* **Source data**:
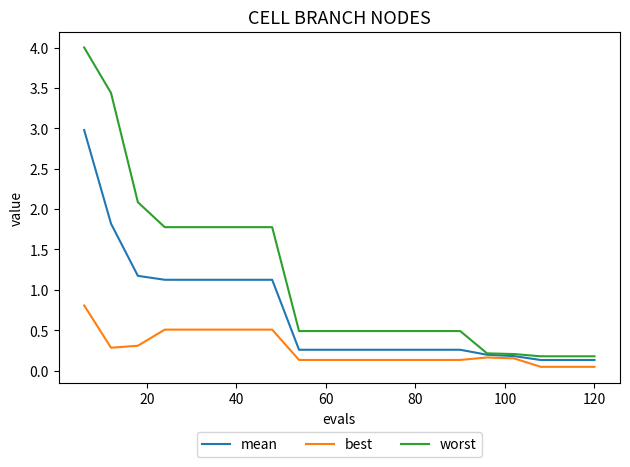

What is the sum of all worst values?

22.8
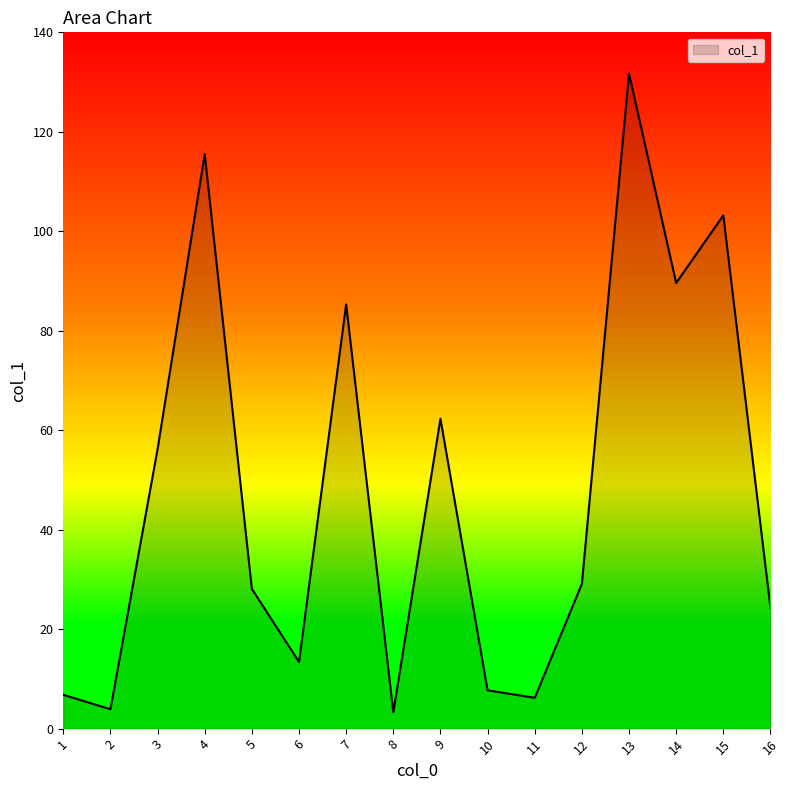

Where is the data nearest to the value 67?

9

---

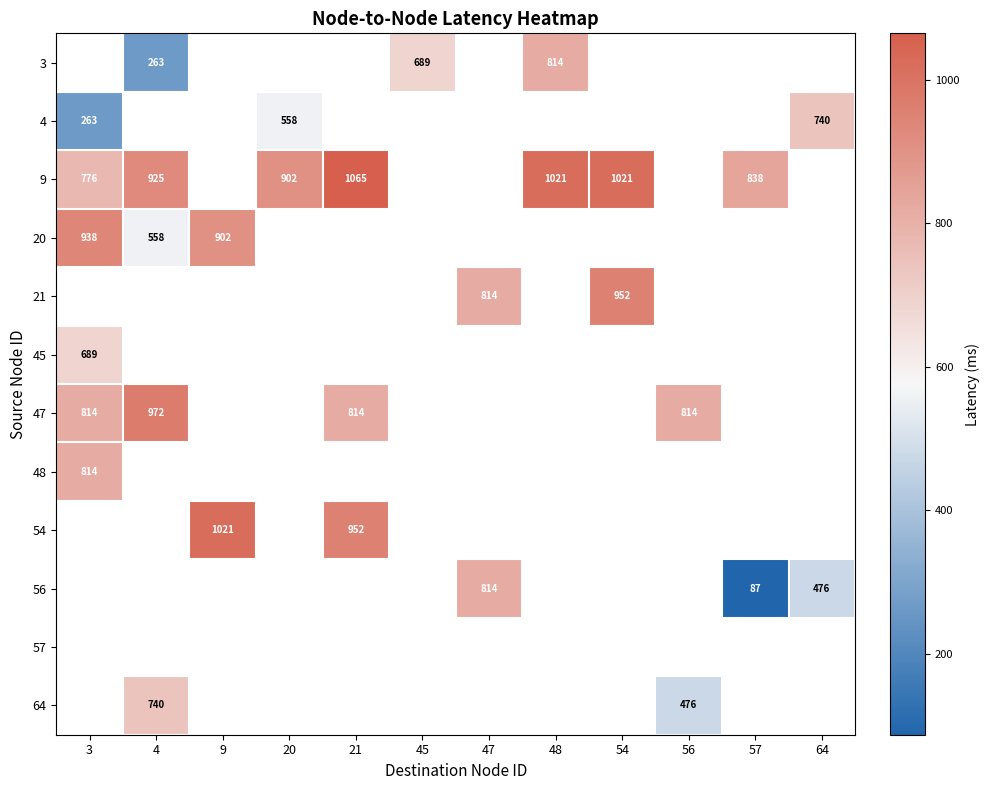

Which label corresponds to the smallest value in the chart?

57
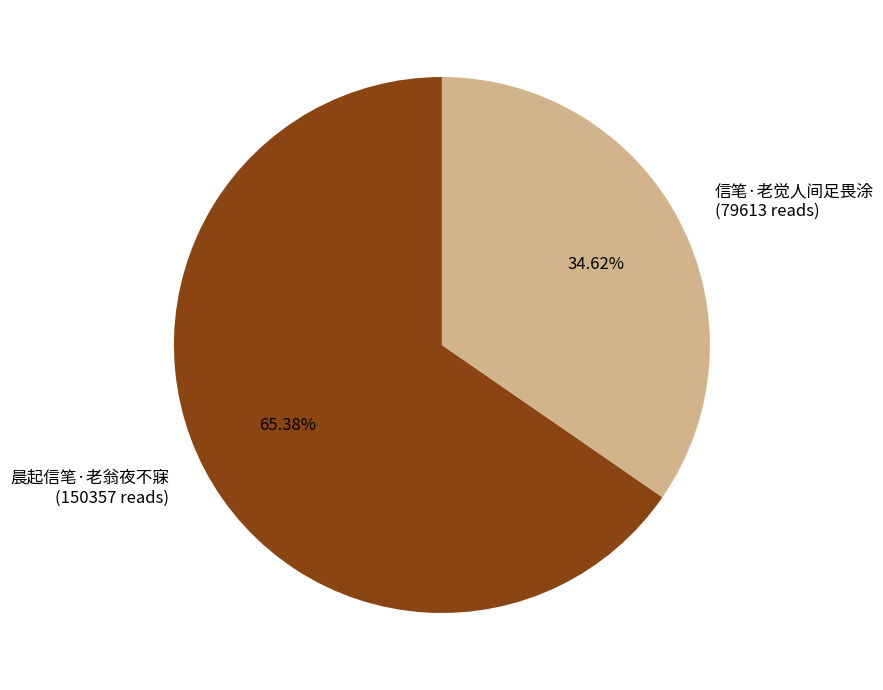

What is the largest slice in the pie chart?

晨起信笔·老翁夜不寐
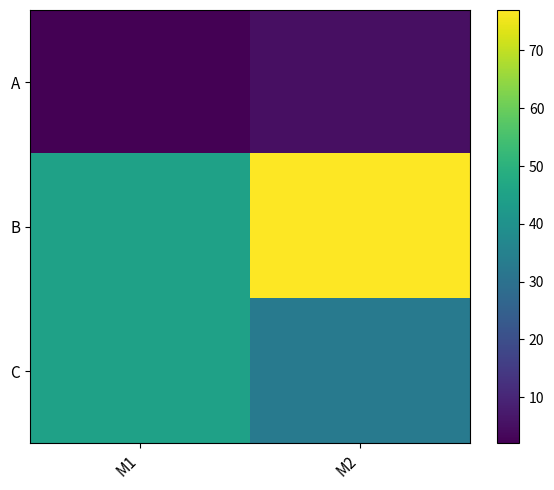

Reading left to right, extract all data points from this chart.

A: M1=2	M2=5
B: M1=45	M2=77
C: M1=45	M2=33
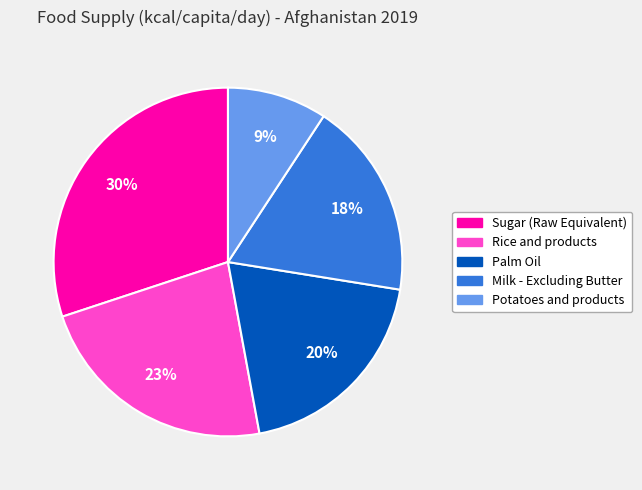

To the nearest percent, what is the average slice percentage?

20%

* **Job item**:
Convert the data from the line containing "What is the sum of all worst values?" through the line containing "Where is the data nearest to the value 67?" into a JSON list of strings with one string per line. Skip blank lines and leave the pictures out.

* **Output**:
[
  "What is the sum of all worst values?",
  "22.8",
  "Where is the data nearest to the value 67?"
]